Editorial: How to help stop opioid abusers from ‘doctor shopping’ for prescription drugs
Like 48 other states, California has an online database that records all the prescriptions issued for potentially habit-forming or abuseable drugs, such as OxyContin and Ritalin. The hope is that the system will deter patients from “doctor shopping†to obtain excess quantities of a drug, and help authorities crack down on healthcare professionals who negligently — or cynically — prescribe pills on demand.
With opioids and other prescription drugs accounting for more than half of the overdose deaths in the United States, curbing excess prescribing needs to be part of the effort to slow the epidemic of ODs. That’s one reason numerous states share information across state lines (but not, sadly, California’s). One study found that doctors in Ohio who consulted the state’s prescription database often changed the amount of opioids they prescribed, typically to reduce or eliminate them.

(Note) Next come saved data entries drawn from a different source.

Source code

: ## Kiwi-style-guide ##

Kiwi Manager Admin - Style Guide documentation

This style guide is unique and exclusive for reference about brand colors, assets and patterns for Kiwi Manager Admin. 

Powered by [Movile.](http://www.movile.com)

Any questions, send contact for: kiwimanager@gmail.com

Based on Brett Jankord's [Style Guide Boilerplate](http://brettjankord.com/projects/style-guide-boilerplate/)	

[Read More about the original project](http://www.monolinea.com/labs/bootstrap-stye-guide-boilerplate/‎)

But as researchers have shown, most prescribers don’t consult drug databases when they’re not required to do so. That’s why Sen. Ricardo Lara (D-Bell Gardens) has proposed a bill requiring doctors and pharmacists to look up a patient’s prescription history on the state’s database, called CURES, before prescribing or dispensing a controlled substance to that patient for the first time, and again at least once every year that the patient continues to receive it. Failing to comply could result in administrative penalties.
The bill (SB 482) passed the Senate last year but has yet to move in the Assembly, and a trade group for California doctors is opposing it (as it has with similar proposals in the past). One of the group’s main concerns is that the database isn’t ready for the added volume of inquiries the bill would generate; but if the bill did cause CURES traffic to surge, that would only show how badly the database has been underused. The association also argues that not all doctors are in a position to consult CURES, and that the system doesn’t sufficiently protect the privacy of prescribers or patients.
A compromise seems within reach. It’s reasonable to hold off the mandate to consult CURES until the system can handle the extra volume, and to provide carefully tailored exemptions for some emergency-room physicians and others who can’t reasonably be expected to access the database — as long as the exemptions don’t create easy pathways for abuse. The privacy concerns, meanwhile, boil down to setting the right limits on how the CURES records can be used. With the alarming rise in prescription-drug overdose deaths, though, lawmakers need to finish the job they started in 2009. The database won’t truly serve the purpose for which it was created unless those who prescribe and dispense dangerous drugs check it routinely.